I'm afraid don't have the time to go and chase down references you seek - I do not have any already on hand and you can easily search for them yourself.
I think that you are getting into usage and flow and handshaking details, which is something you would need to think through as part of your project.
If you read through the docs (PDFs) for the different OpenCores FPU projects, and also for the Xilinx cores, you will notice the following trends:
-> The Usselmann FPU will not provide a "ready" or "done" output flag, but instead accepts new data on every cycle and has the exact same number of cycles of latency (4 cycles) per *any* operation (but it is also not able to run at a very high frequency since it is only a four-deep pipeline even for e.g. a divide).
-> The Jidan FPU instead outputs a "ready" signal, which must be used to know when a new data can be fed into it, but this also allows a different number of cycles for different operations.
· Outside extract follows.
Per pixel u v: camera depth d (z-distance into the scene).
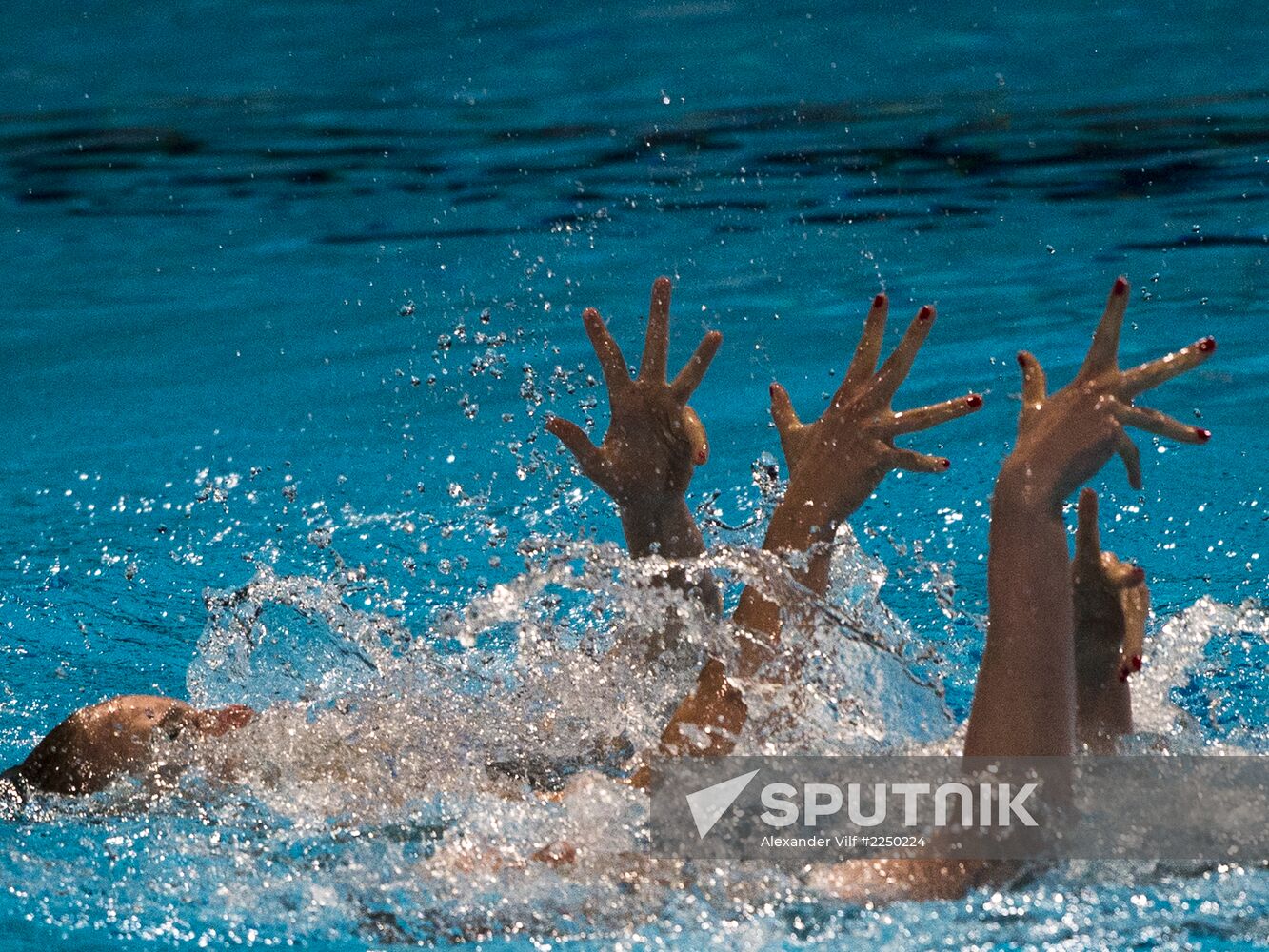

-> The Xilinx core does not support multiple operations in the same core (you would need to combine a few of these together with added logic to create a true FPU).
I think you can easily gather and understand knowledge for yourself.
There are certainly more papers out there about how to approach the pipelining and balancing and data-flow issues with an FPU design.
For example, I just now searched for "fpu design pdf" and quickly found the following:
ftp://reports.stanford.edu/pub/cstr/reports/csl/tr/96/711/CSL-TR-96-711.pdf
Maybe you could start reading through this and also consider some of the references listed in the bibliography?
Good luck with your project ...